Chase Utley has been as expected so far this season.  Maybe even better.  He tore through April, hitting 296/395/582 with five home runs, didn't cool down much in May (301/368/504) and is tearing things up in June to the tune of 373/449/627.  He's been absolutely unstoppable against lefties, hitting 327/445/536.  Through 72 games he's on-pace to hit 27 home runs and drive in 126 runs.

He's in the thick of the race for MVP of the National League.

What does a second baseman have to do to win the NL MVP?  A lot.  Jeff Kent was the last to win the award as a second baseman in 2000.    With the Giants that year he hit 334/424/596 with 33 home runs and 125 RBI. 

Assuming that 2007 isn't the first year since 1968 that the NL MVP is a pitcher, here are the six NL players who could make the best case for the award based on what they've done so far this season:

 

Player AB HR RBI AVG OBP SLG OPS
Cabrera 265 16 52 328 398 596 994
Holliday 290 13 58 366 410 617 1.027
Reyes 287 3 32 317 399 453 852
Utley 278 12 56 317 398 561 959
Bonds 173 14 31 283 490 572 1.062
Fielder 270 26 59 289 379 641 1.020

Utley or Reyes would have to get a significant credit for their defensive contributions to get consideration at the top of this list.  That usually doesn't happen.  Reyes is the most valuable defensive player of the group and brings a dimension that none of the other players do with his 38 stolen bases.  I still don't think he has much of a shot unless he hits the ball out of the yard a lot the rest of the way.
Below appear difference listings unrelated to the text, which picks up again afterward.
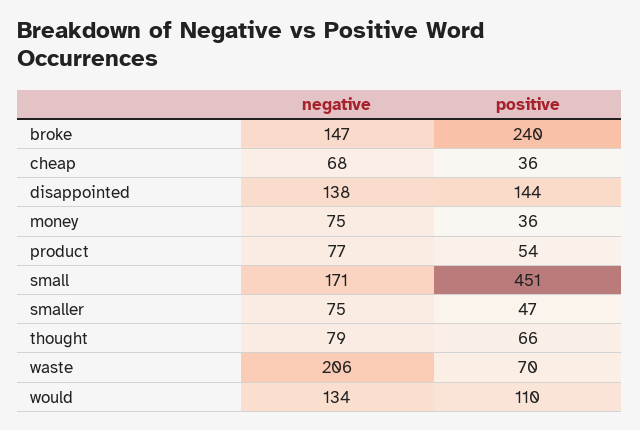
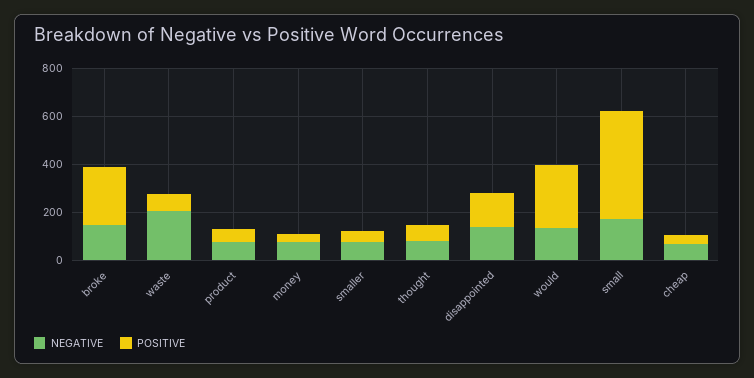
  {
    "negative": {
      "broke": 147,
      "cheap": 68,
      "disappointed": 138,
      "money": 75,
      "product": 77,
      "small": 171,
      "smaller": 75,
      "thought": 79,
      "waste": 206,
      "would": 134
    },
    "positive": {
      "broke": 240,
      "cheap": 36,
      "disappointed": 144,
      "money": 36,
      "product": 54,
      "small": 451,
      "smaller": 47,
      "thought": 66,
      "waste": 70,
-     "would": 110
+     "would": 250
    }
  }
Pretty sure Bonds isn't going to win.  It's hard to make an argument for Cabrera over Holliday or Fielder without suggesting he is hurt significantly by his yard.  But he is.  Using OPS as the measure, as you would expect, Cabrera is hitting better on the road (1.005) than at home (.980).  He's also hitting far better away from home than either Holliday or Fielder.  I don't think that's going to sway many MVP voters, though. 

He's not the best hitter and certainly not the best player on the list, but with the Brewers up in the NL Central by 7 1/2 games, I think Fielder wins if the vote was held today.  He leads the NL in home runs and is tied for the league lead in RBI.  Utley's not far behind, though, and you may have noticed that when the season ends the Brewers are often not in the playoffs.  Prince Fielder sometimes doesn't even lead the league in home runs and RBI.